Given these results, Rosenfeld says he would have expected the knockout
of Pitx2 to cause the same sort of organ abnormalities reported by
scientists who performed the Nodal knockout experiments.
The actual result was a mixed bag, but it appears that Pitx2 is crucial
in determining the "leftness of the lung," say Rosenfeld and his colleagues.
Without
Pitx2,
both sides of the lungs of the knockout mice looked
like the right side of a normal lung. The left side of a normal pair of
lungs is usually smaller to accommodate the position of the heart.

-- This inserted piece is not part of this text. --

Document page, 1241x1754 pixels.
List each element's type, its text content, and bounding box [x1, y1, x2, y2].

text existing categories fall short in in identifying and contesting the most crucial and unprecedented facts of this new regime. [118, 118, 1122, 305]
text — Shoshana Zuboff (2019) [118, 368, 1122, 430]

Studies of the heart orientation in the Pitx2 knockout mice proved less
conclusive. In the
Pitx2
knockout mice, the heart was located on the
right side of the body, not in its normal location on the left side. Despite
its improper location, however, the direction of cardiac looping was normal.
"Everyone might well have predicted the result would be the same as after
removal of
Nodal
," said Rosenfeld. "But now we know that this single
transcription factor in the pathway does not account for the whole of
left/right asymmetry."
Rosenfeld is now searching for other transcription factors that respond
to Nodal signals. These transcription factors may be involved in a condition
called situs invertus, which affects approximately 1 in 10,000 humans and
gives rise to a mirror-image organization of the internal organs. In many
cases the disorder has no adverse consequences, though it can be associated
with heart abnormalities.
Rosenfeld also hopes to begin identifying genes that are switched on by
Pitx2 when organs grow. Such genes are likely to provide additional insight
into understanding left/right determination, he says.